1. To work harder.
2. To be more involved.
3. To lose my addiction to caffeine.
It’s not a very extensive list, but why flatter myself with unrealities. Fact is, most of the things I’ve resolved to start or stop doing in the past, I did at random times throughout the years. My most famous resolutions I’ve stuck to are: stopped chewing my nails; stopped drinking alcohol; stopped drinking milk.
The nail chewing thing was funny because I was an old man on my first few days back to college, and my English teacher remarked: “…and you know those other childish habits, like chewing your nails and stuff…,” I quit instantly for some reason when I heard this, and I should probably examine myself for any other childish things that might be lurking about my psyche. The alcohol was simple when I realized I didn’t enjoy alcohol any more, and the milk was simple enough when I realized what a bloated tub I felt like when I drank it.

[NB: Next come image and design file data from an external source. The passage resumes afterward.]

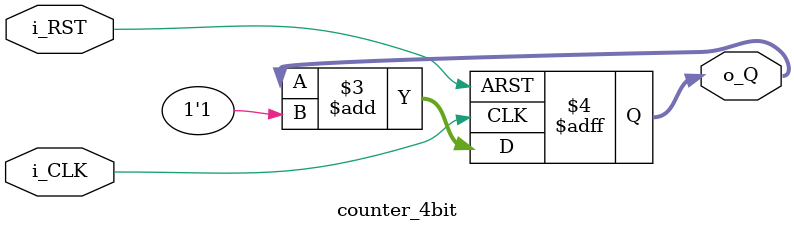
<source format=v>
`timescale 1ns / 1ps


module counter_4bit(
input i_CLK,
input i_RST,
output reg [3:0] o_Q
    );
    
    
always@(posedge(i_CLK),posedge(i_RST))
begin
    if(i_RST == 1)
        begin
            o_Q <= 4'd0;
        end        
    else
        begin
            o_Q <= o_Q + 1'b1;
        end
end
endmodule

</source>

So here comes the caffeine thing, but I don’t have to wait until New Year’s to start quitting because I already quit. This is difficult because I LOVE MY CAFFEINE (I say as I grind my teeth down to nothing from drinking so much), but I’m not altogether certain there is value in drinking caffeine any longer; I may resume at a later date (or I may fail to quit), but for now I’m cruising without.

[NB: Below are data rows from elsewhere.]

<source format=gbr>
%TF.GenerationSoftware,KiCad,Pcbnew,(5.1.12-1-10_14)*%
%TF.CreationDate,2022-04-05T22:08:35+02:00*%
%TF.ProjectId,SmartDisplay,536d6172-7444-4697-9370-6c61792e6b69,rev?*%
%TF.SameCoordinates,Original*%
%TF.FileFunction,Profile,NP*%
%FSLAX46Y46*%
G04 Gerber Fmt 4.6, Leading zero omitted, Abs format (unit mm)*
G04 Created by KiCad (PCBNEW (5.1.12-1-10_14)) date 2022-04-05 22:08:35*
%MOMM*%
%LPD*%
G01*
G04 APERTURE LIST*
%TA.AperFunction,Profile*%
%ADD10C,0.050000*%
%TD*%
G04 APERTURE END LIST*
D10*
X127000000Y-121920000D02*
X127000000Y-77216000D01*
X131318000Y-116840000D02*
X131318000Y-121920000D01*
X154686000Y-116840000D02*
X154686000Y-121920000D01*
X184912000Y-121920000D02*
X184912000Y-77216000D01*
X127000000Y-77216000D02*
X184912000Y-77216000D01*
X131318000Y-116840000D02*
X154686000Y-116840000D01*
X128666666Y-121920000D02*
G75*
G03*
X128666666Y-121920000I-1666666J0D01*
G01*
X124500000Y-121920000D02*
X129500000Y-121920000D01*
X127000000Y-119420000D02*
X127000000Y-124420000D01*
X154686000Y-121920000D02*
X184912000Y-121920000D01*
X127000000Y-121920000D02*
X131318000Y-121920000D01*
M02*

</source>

What I think I’d like to try is to be mostly attentive to No. 2 on the list, since I feel this is a way to expand friendships. What worries me is the exhaustion level that may arise, and the time that “being involved” might detract from my creative efforts that already occupy time that is subsequent to my studies. Yes, I posted a silly story about an emotionally drained demon, but my unseen, unpublished creative works are utterly nothing like that story, and require intense thought and rewrites; work that takes time that probably explains my limited relationships now. Sacrifice is a part of friendship, however, and so I must begin to examine what the end result of this meandering path my life is bumbling along on may turn out to be. Truthfully though, the motive behind No. 2 is that I’m so moved by the effort I see unfolding here at UCD that I’m feeling a strong need to give back by participating; this and the fact that my career path is beginning to unfold. I don’t have much time left, and I was robbed of much of my years, so I’m thinking carefully about what lies ahead, and hopefully the best will unfold.